## Probability Seminar

Consider a statistical physical model on the $d$-regular infinite tree $T_{d}$ described by a set of interactions $\Phi$. Let $\{G_{n}\}$ be a sequence of finite graphs with vertex sets $V_n$ that locally converge to $T_{d}$. From $\Phi$ one can construct a sequence of corresponding models on the graphs $G_n$. Let $\{\mu_n\}$ be the resulting Gibbs measures. Here we assume that $\{\mu_{n}\}$ converges to some limiting Gibbs measure $\mu$ on $T_{d}$ in the local weak$^*$ sense.
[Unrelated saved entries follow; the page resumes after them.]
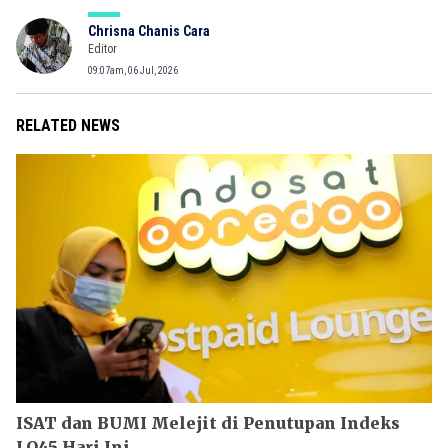
Chrisna Chanis Cara
Editor
09:07am, 06 Jul, 2026
RELATED NEWS
ISAT dan BUMI Melejit di Penutupan Indeks
LQ45 Hari Ini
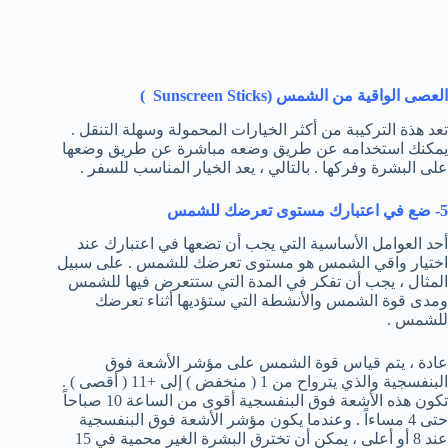
العصى الواقية من الشمس (
Sunscreen Sticks
)
تعد هذة التركيبة من أكثر الخيارات المحمولة وسهلة التنقل .
يمكنك استخدامه عن طريق وضعه مباشرة عن طريق وضعها
على البشرة وفركها . بالتالي ، يعد الخيار المناسب للسفر .
5- ضع في اعتبارك مستوى تعرضك للشمس
أحد العوامل الأساسية التي يجب أن تضعها في اعتبارك عند
اختيار واقي الشمس هو مستوى تعرضك للشمس . على سبيل
المثال ، يجب أن تفكر في المدة التي ستتعرض فيها للشمس
ومدى قوة الشمس والأنشطة التي ستؤديها أثناء تعرضك
للشمس .
عادة ، يتم قياس قوة الشمس على مؤشر الأشعة فوق
البنفسجية والذي يترواح من 1 ( منخفض ) إلى +11 ( أقصى ) .
تكون هذه الأشعة فوق البنفسجية أقوى من الساعة 10 صباحاً
حتى 4 مساءاً . وعندما يكون مؤشر الأشعة فوق البنفسجية
عند 8 أو أعلى ، يمكن أن تخترق البشرة الغير محمية في 15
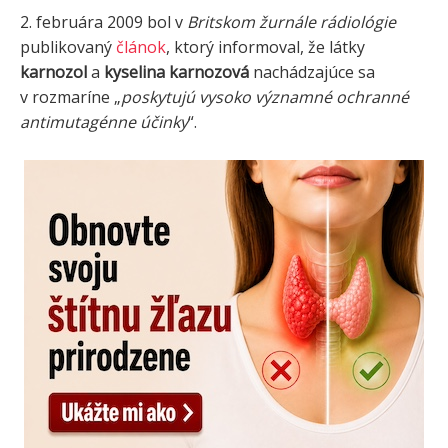
2. februára 2009 bol v
Britskom žurnále rádiológie
publikovaný
článok
, ktorý informoval, že látky
karnozol
a
kyselina karnozová
nachádzajúce sa
v rozmaríne „
poskytujú vysoko významné ochranné
antimutagénne účinky
“.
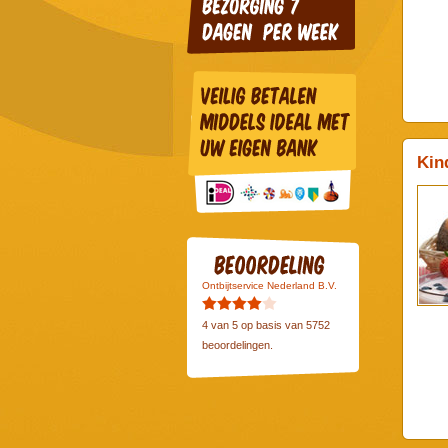
Kin
Ontbijtservice Nederland B.V.
4
van
5
op basis van
5752
beoordelingen.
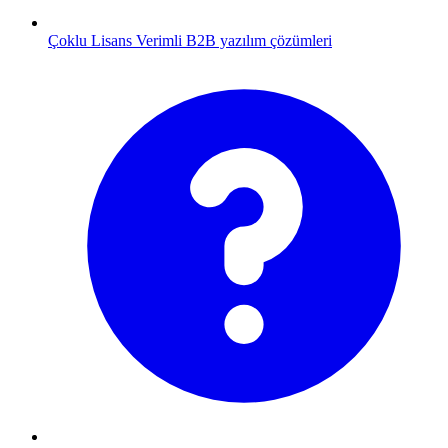
Çoklu Lisans
Verimli B2B yazılım çözümleri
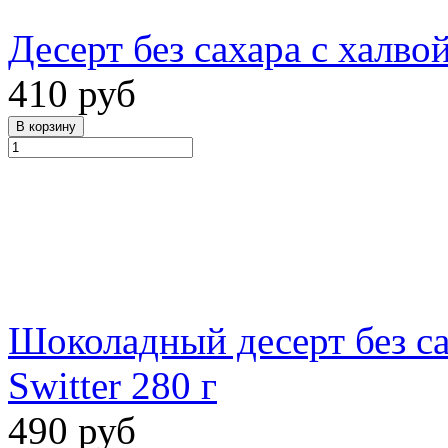
Десерт без сахара с халвой
410 руб
Шоколадный десерт без са
Switter 280 г
490 руб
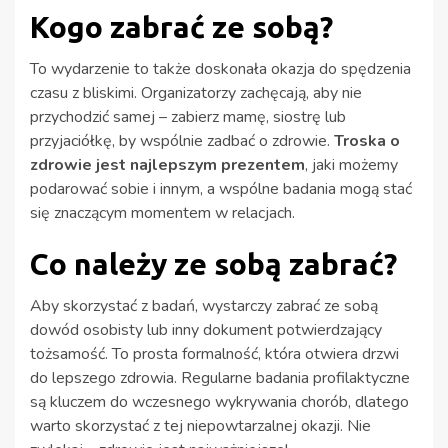
Kogo zabrać ze sobą?
To wydarzenie to także doskonała okazja do spędzenia
czasu z bliskimi. Organizatorzy zachęcają, aby nie
przychodzić samej – zabierz mamę, siostrę lub
przyjaciółkę, by wspólnie zadbać o zdrowie.
Troska o
zdrowie jest najlepszym prezentem
, jaki możemy
podarować sobie i innym, a wspólne badania mogą stać
się znaczącym momentem w relacjach.
Co należy ze sobą zabrać?
Aby skorzystać z badań, wystarczy zabrać ze sobą
dowód osobisty lub inny dokument potwierdzający
tożsamość. To prosta formalność, która otwiera drzwi
do lepszego zdrowia. Regularne badania profilaktyczne
są kluczem do wczesnego wykrywania chorób, dlatego
warto skorzystać z tej niepowtarzalnej okazji. Nie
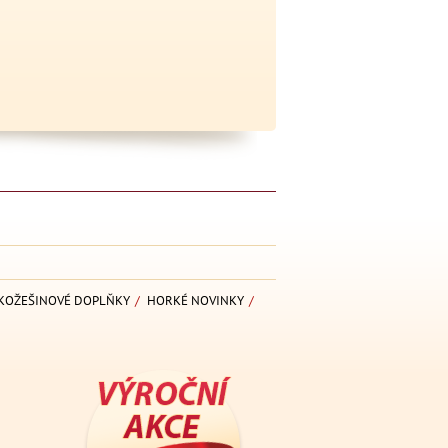
KOŽEŠINOVÉ DOPLŇKY
/
HORKÉ NOVINKY
/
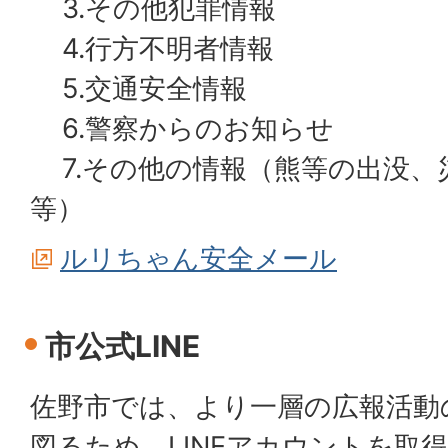
3.その他犯罪情報
4.行方不明者情報
5.交通安全情報
6.警察からのお知らせ
7.その他の情報（熊等の出没、
等）
ルリちゃん安全メール
市公式LINE
佐野市では、より一層の広報活動
図るため、LINEアカウントを取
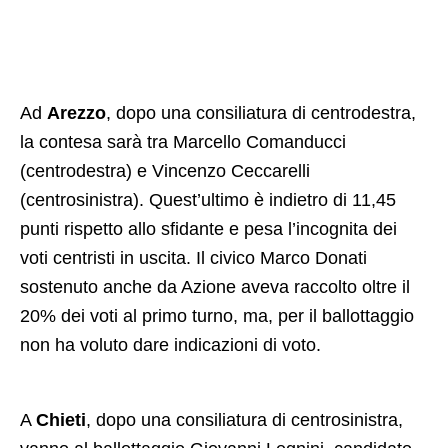
Ad
Arezzo
, dopo una consiliatura di centrodestra,
la contesa sarà tra Marcello Comanducci
(centrodestra) e Vincenzo Ceccarelli
(centrosinistra). Quest’ultimo è indietro di 11,45
punti rispetto allo sfidante e pesa l’incognita dei
voti centristi in uscita. Il civico Marco Donati
sostenuto anche da Azione aveva raccolto oltre il
20% dei voti al primo turno, ma, per il ballottaggio
non ha voluto dare indicazioni di voto.
A
Chieti
, dopo una consiliatura di centrosinistra,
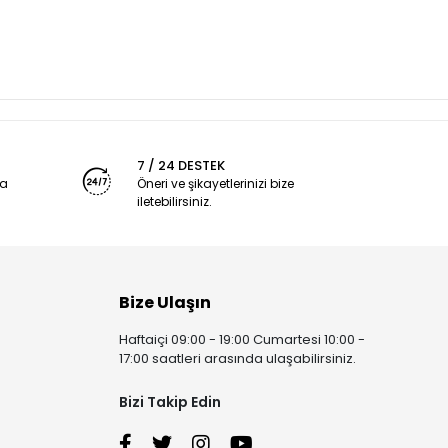
7 / 24 DESTEK
ya
Öneri ve şikayetlerinizi bize
iletebilirsiniz.
Bize Ulaşın
Haftaiçi 09:00 - 19:00 Cumartesi 10:00 -
17:00 saatleri arasında ulaşabilirsiniz.
Bizi Takip Edin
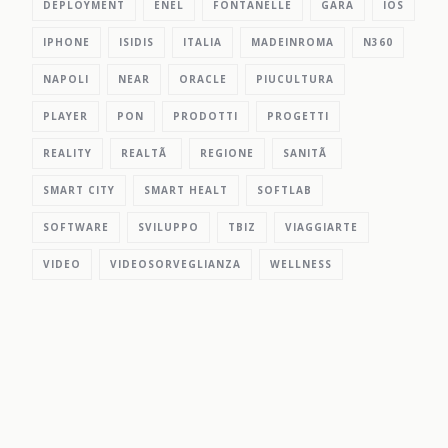
DEPLOYMENT
ENEL
FONTANELLE
GARA
IOS
IPHONE
ISIDIS
ITALIA
MADEINROMA
N360
NAPOLI
NEAR
ORACLE
PIUCULTURA
PLAYER
PON
PRODOTTI
PROGETTI
REALITY
REALTÃ
REGIONE
SANITÃ
SMART CITY
SMART HEALT
SOFTLAB
SOFTWARE
SVILUPPO
TBIZ
VIAGGIARTE
VIDEO
VIDEOSORVEGLIANZA
WELLNESS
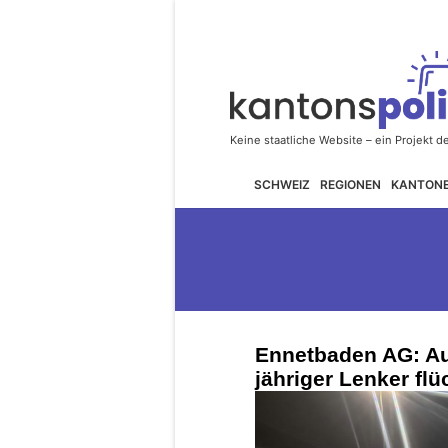
SCHWEIZ
REGIONEN
KANTON
Ennetbaden AG: Aut
jähriger Lenker flü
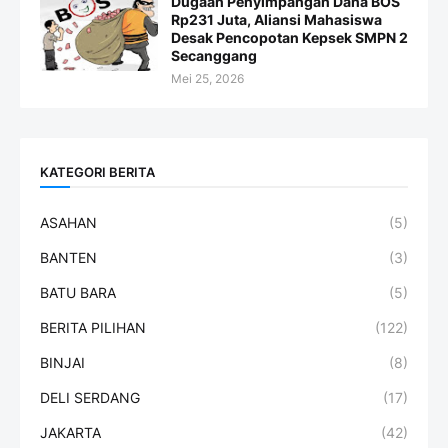
Dugaan Penyimpangan Dana BOS
Rp231 Juta, Aliansi Mahasiswa
Desak Pencopotan Kepsek SMPN 2
Secanggang
Mei 25, 2026
KATEGORI BERITA
ASAHAN
(5)
BANTEN
(3)
BATU BARA
(5)
BERITA PILIHAN
(122)
BINJAI
(8)
DELI SERDANG
(17)
JAKARTA
(42)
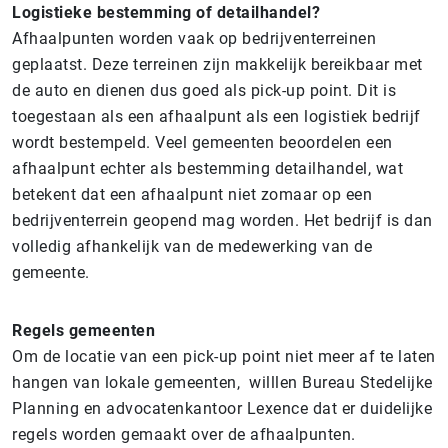
Logistieke bestemming of detailhandel?
Afhaalpunten worden vaak op bedrijventerreinen
geplaatst. Deze terreinen zijn makkelijk bereikbaar met
de auto en dienen dus goed als pick-up point. Dit is
toegestaan als een afhaalpunt als een logistiek bedrijf
wordt bestempeld. Veel gemeenten beoordelen een
afhaalpunt echter als bestemming detailhandel, wat
betekent dat een afhaalpunt niet zomaar op een
bedrijventerrein geopend mag worden. Het bedrijf is dan
volledig afhankelijk van de medewerking van de
gemeente.
Regels gemeenten
Om de locatie van een pick-up point niet meer af te laten
hangen van lokale gemeenten, willlen Bureau Stedelijke
Planning en advocatenkantoor Lexence dat er duidelijke
regels worden gemaakt over de afhaalpunten.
We show that the limit supremum of $|V_n|^{-1}H(\mu_n)$ is bounded above by the percolative entropy $H_{perc}(\mu)$, a function of $\mu$ itself, and that $|V_n|^{-1}H(\mu_n)$ actually converges to $H_{perc}(\mu)$ in case $\Phi$ exhibits strong spatial mixing on $T_d$. When it is known to exist, the limit of $|V_n|^{-1}H(\mu_n)$ is most commonly shown to be given by the Bethe ansatz. Percolative entropy gives a different formula, and we do not know how to connect it to the Bethe ansatz directly.